The History of Dialogue: Other People’s Papers

But not knowing what plagiarism is isn’t really the problem. It’s unfortunate that right now the university is cracking down so hard on plagiarism. And the reason the university is cracking down so hard on plagiarism is because their product is less and less valuable these days. When students plagiarize, there’s an implicit recognition that “I’m just doing this for the grade.” That’s why they do it. And that’s the way that the majority of students look at the university, and have been for some time now. At my college, the frats had rooms full of file cabinets full of plagiarized papers. Plagiarism is old news. It’s really not just that plagiarism is getting easier to do, with the Internet. The problem is now that the grade doesn’t even get you the job.

The New Inquiry – The History of Dialogue: Other People’s Papers. (via Robin Sloan)

Sum Up: NY Times’ Bill Keller is an Expert on Twitter, Doesn’t Use It

I’ve heard this kind of thing a lot from traditional journalists. The idea of sharing online is truly foreign to them. Anything they say in public could be heard by the competitors! It’s at once egotistical “everything I think is so valuable I have to hoard it” and dismissive of everyone else “therefore all those people on the net sharing their thoughts must be worthless”.

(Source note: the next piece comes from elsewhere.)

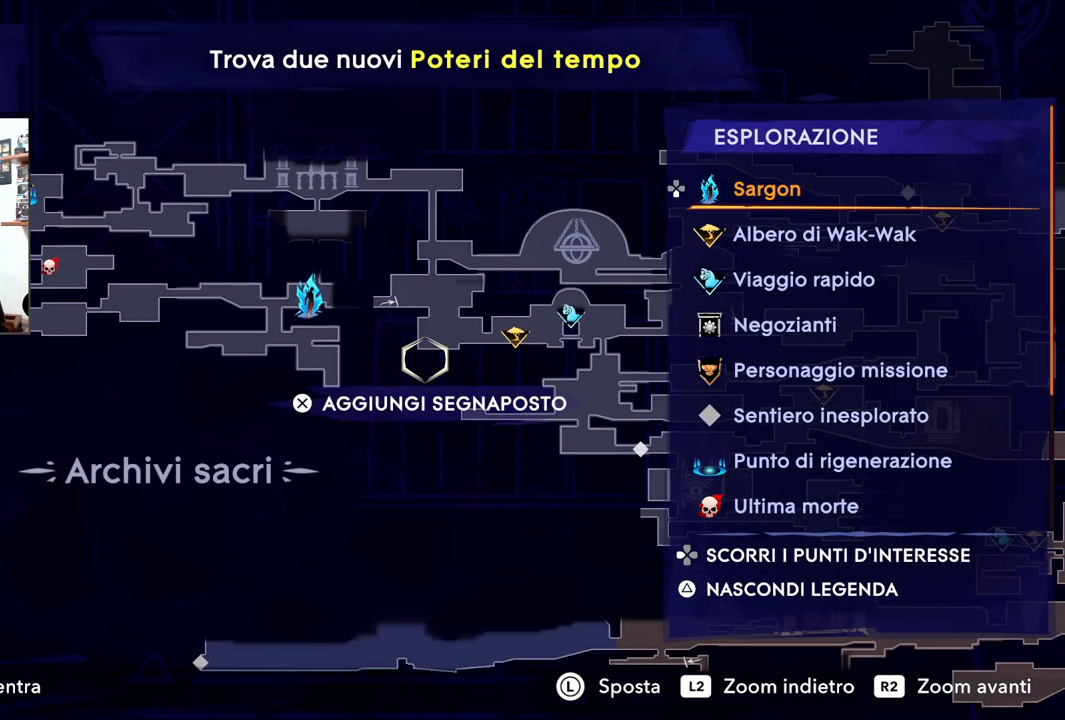
{"dt_ms": 500, "buttons": [], "left_stick": "center", "right_stick": "center", "events": [[300, "left_stick", "right"], [400, "left_stick", "center"]]}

The inability to see social media as anything other than a place to mine for traffic is at the core of why the traditional media doesn’t get the net, and why the net is going to replace them.

Derek Powazek – Sum Up: NY Times’ Bill Keller is an Expert on Twitter, Doesn’t Use It.

No journalism on Facebook

The only thing to add is that it is not possible to do journalism in an environment where your writing can be taken down if the company hosting it deems it offensive.

Dave Winer – No journalism on Facebook.

Why some dissatisfied users are shunning Facebook

I figured out that I wouldn’t look back as an old man and wish I had spent more time on Facebook

David Cole – Why some dissatisfied users are shunning Facebook. (via iA)

Gopher dead, blogging lives

But try to imagine replacing Daring Fireball, Scripting News, Apple Outsider, Shawn Blanc, or any of a number of great blogs with something like Twitter. You can’t. You’d have to invent blogs so that these writers have somewhere to write.

If blogs are dead, what are we reading in Instapaper?

If blogs are turning into places for more thoughtful writing, rather than as the only place to share stuff, I think that’s awesome. We have a more diverse, interesting, textured set of web-tools than we used to. That’s good.

Brent Simmons – Gopher dead, blogging lives.